3

Has there been any work on supporting vector-style recycling for general data in Haskell? For example running

main = do
  let ls = [1..1000000]
  print ls

with -p states that it allocates a total of 425mb. Running

main = do
  let ls = [1..1000000]
  print ls
  print (ls ++ [1])

with -p states that it allocates ~twice that, at 820mb.

I understand why this is happening, but I'm wondering why GHC does not perform this optimization. I suppose one reason is that it doesn't show up much in real code so the benefits are slight, if anything (but maybe a general way to recycle any inductive structure could give some benefit?). Usually people are told to use other data structures anyways (e.g. Data.Seq).

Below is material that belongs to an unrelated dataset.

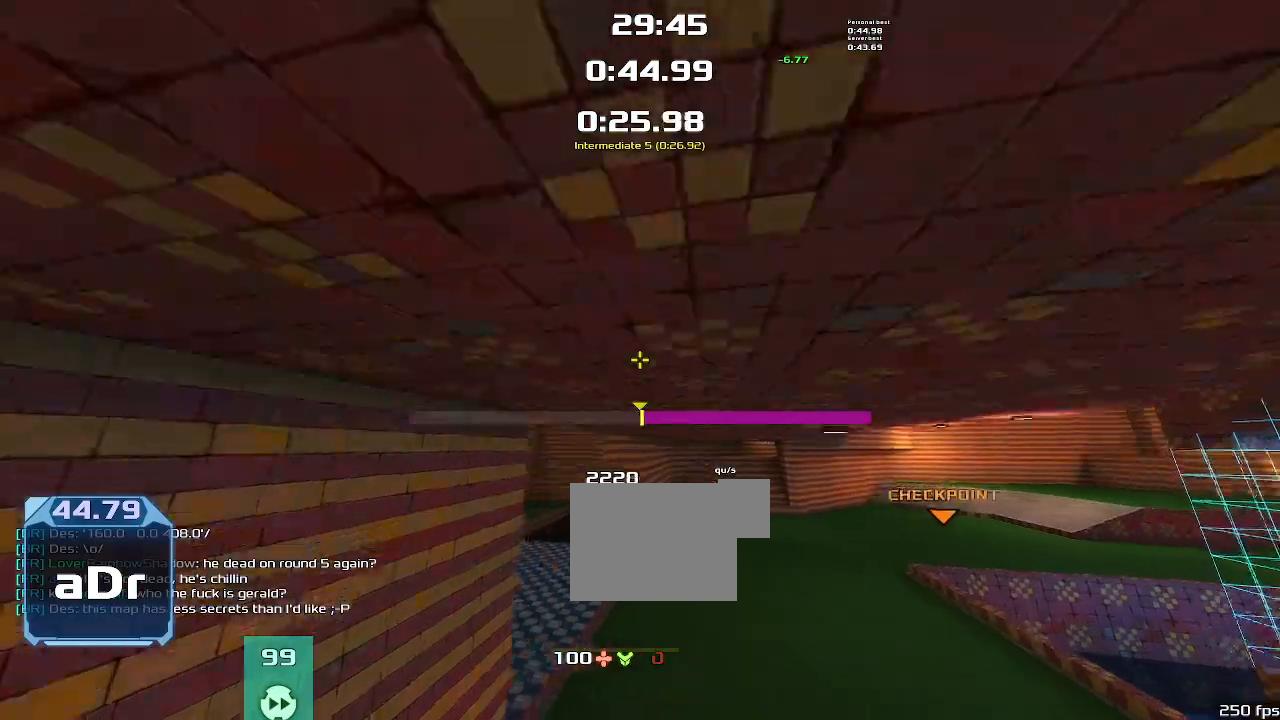
Gameplay with keyboard; each line is a JSON object with the keys held at the frame after it. "events" lists presses ("down") and releases ("up") of "down", "left", "right" and "up" between this image and that frame as [ms after this image, input, new state], when the widget could be followed in between. No other keys are recorded. Mouse input is not recorded. Not read: other_keys.
{"keys": ["right"], "events": []}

ps - I've seen links to the 'Recycle Your Arrays!' paper by Roman Leshchinskiy, however all links on the web are now dead (and I don't want to pay to read it via Springer)

edit:

When I use deepseq instead of print, I get similar but less extreme results. Without the append I get 80mb and with the append is 136mb. Not as extreme but it's still a bit of memory that, in theory, could be saved.

pdexter
  • 811
  • 8
  • 16
  • 3
    Haskell lists are implemented as singly linked lists. Two such lists can have different "beginnings" and share the same "end", but the converse is impossible. Accordingly, when computing `print (ls ++ [1])`, Haskell has no other choice but to create a copy of the whole list `ls` in memory, only to stick `[1]` at the end, and then print the result. – jub0bs Mar 25 '15 at 00:39
  • 1
    Yes, but in theory at least, it seems that an optimizing compiler could see that the original list is not needed anymore, and simplify modify the original. – kec Mar 25 '15 at 00:43
  • 3
    In this case, you're measuring the memory used by the print. Compare: `print ls` with `print ls >> print ls` with `print (ls++[1])` with what you have ( `print ls >> print (ls++[1])` ) . That said, the list isn't being recycled -- but the memory used by `ls` and `ls++[1]` is a small part of your measurement. – Robert M. Lefkowitz Mar 25 '15 at 04:03
  • @RobertM.Lefkowitz are you sure? I actually already tried this and if my memory serves me, even if I lifted `let ls' = ls ++ [1]` and called print on that twice, the memory only increased by maybe 5mb (so the size was truly double because of the append operation). I'll investigate further – pdexter Mar 25 '15 at 13:14
  • @kec: Actually it isn't that simple because Haskell allows references to be shared. Since `print` uses `IO` sharing can only be allowed if GHC knows exactly what `print` does. Otherwise it could get stuffed into a variable somewhere and accessed later. – Guvante Mar 25 '15 at 16:43
  • Are you compiling with optimizations turned on? `print` calls `show` so would need to build the array of characters in memory unless optimizations were available. I don't know if GHC can stream `putStrLn` or now (which would allow it to avoiding building). Also `ls` likely has to be saved in full form since it is used twice. Also note that there exist several packages in Hackage that would not allocate the list twice by using a different data structure than a list for storage. – Guvante Mar 25 '15 at 16:45
  • @Guvante yes, I'm compiling with optimizations. But wouldn't GHC know exactly what print does? Couldn't it tell that it wasn't shared? Also, yes it can avoid the building, see [my other question](http://stackoverflow.com/questions/29153480/how-does-the-ghc-garbage-collector-runtime-know-that-it-can-create-an-array-i). I'm aware of the hackage packages: my question is more along the lines of if there's been a general way to tackle this in the compiler, as apposed to offering simply other libraries. – pdexter Mar 25 '15 at 17:05
  • @pdexter: Is there a reason you are focusing on allocations? The example is fairly performant from what I can tell and doesn't use much RAM due to laziness being utilized (well the latter kind of does but that is due to call by need, inlining the list would avoid that). – Guvante Mar 25 '15 at 18:24
  • @Guvante sure, but wouldn't the optimization proposed make it even more performant? Allocations take time, e.g. copying a list take O(n). A side-question of mine in this is whether an optimization like this could provide benefits to larger, more complex programs. This is of course a silly example to try to over-optimize, so I'm trying to figure out if it would apply to larger problems. – pdexter Mar 25 '15 at 21:51
  • 1
    @pdexter: Unfortunately inlining the ++ is a non-starter due to the way Haskell does call-by-need. Allowing mutation of things is never allowed to provide lots of other benefits. Sometimes mutation is possible but nothing complex like that ++. This exact optimization is one the user will need to do unfortunately. – Guvante Mar 25 '15 at 21:56

0 Answers0